FILAS —
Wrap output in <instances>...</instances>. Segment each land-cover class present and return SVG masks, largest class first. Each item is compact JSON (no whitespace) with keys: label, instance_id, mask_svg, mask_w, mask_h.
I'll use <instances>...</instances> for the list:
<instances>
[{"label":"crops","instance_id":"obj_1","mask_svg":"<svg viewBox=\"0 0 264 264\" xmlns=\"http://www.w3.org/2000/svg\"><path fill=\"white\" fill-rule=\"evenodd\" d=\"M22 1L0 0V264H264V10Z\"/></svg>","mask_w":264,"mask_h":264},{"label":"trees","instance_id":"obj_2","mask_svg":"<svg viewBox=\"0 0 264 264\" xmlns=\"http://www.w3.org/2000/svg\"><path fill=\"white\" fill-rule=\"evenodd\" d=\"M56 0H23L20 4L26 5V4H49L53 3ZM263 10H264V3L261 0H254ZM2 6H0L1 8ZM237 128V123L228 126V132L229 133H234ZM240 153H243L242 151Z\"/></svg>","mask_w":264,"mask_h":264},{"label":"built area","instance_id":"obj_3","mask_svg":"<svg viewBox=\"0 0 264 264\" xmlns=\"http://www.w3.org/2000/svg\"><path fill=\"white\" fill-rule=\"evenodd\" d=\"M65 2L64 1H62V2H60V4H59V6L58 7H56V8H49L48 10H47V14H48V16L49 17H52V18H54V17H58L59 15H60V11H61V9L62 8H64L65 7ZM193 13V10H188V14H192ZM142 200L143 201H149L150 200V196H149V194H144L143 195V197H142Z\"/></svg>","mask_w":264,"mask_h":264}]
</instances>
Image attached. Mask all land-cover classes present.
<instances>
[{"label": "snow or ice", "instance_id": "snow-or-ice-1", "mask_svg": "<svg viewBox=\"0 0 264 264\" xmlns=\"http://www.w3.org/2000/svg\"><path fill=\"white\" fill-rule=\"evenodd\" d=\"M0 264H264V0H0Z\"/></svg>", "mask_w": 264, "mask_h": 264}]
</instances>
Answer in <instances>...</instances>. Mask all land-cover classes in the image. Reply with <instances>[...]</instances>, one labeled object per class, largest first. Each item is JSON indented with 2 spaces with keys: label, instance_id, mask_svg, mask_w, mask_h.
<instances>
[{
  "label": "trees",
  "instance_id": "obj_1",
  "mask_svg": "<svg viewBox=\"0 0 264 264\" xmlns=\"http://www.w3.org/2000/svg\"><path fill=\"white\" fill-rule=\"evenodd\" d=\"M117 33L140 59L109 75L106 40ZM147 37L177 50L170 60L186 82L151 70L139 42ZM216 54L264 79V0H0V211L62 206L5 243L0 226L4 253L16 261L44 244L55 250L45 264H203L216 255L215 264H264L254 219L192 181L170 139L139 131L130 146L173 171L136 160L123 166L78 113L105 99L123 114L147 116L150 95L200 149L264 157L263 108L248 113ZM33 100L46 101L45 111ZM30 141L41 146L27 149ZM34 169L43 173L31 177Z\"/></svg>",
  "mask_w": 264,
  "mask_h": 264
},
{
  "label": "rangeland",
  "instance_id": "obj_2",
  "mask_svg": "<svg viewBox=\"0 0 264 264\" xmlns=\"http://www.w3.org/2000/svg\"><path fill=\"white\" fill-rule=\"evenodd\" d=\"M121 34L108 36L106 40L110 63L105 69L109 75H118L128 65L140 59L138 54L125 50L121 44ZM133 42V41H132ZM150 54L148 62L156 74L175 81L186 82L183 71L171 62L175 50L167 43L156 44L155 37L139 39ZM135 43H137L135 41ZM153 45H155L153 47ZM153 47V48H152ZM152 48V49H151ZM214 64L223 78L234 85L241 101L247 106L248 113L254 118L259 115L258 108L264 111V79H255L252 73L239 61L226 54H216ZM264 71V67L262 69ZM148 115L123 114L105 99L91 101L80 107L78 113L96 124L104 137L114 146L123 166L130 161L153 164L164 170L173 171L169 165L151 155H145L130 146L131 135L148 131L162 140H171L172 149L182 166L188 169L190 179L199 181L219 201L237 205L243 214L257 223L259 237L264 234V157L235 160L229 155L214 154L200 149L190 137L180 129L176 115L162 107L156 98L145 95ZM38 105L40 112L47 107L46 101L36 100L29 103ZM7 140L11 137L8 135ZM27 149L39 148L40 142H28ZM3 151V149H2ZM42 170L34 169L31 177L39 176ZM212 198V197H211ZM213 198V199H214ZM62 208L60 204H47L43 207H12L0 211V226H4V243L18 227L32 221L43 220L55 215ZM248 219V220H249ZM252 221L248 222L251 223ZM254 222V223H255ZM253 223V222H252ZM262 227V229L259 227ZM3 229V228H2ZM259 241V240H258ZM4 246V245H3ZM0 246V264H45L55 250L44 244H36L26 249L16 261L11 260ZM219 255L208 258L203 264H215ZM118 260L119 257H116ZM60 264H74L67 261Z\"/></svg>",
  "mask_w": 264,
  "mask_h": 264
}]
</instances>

OBJETIVO — Indica, copiándolas completas, todas las líneas de las filas de arriba en las que aparece la cadena "present".

RESPUESTA —
Wrap output in <instances>...</instances>. Segment each land-cover class present and return SVG masks, largest class first. Each item is compact JSON (no whitespace) with keys: label, instance_id, mask_svg, mask_w, mask_h.
Image attached. Mask all land-cover classes present.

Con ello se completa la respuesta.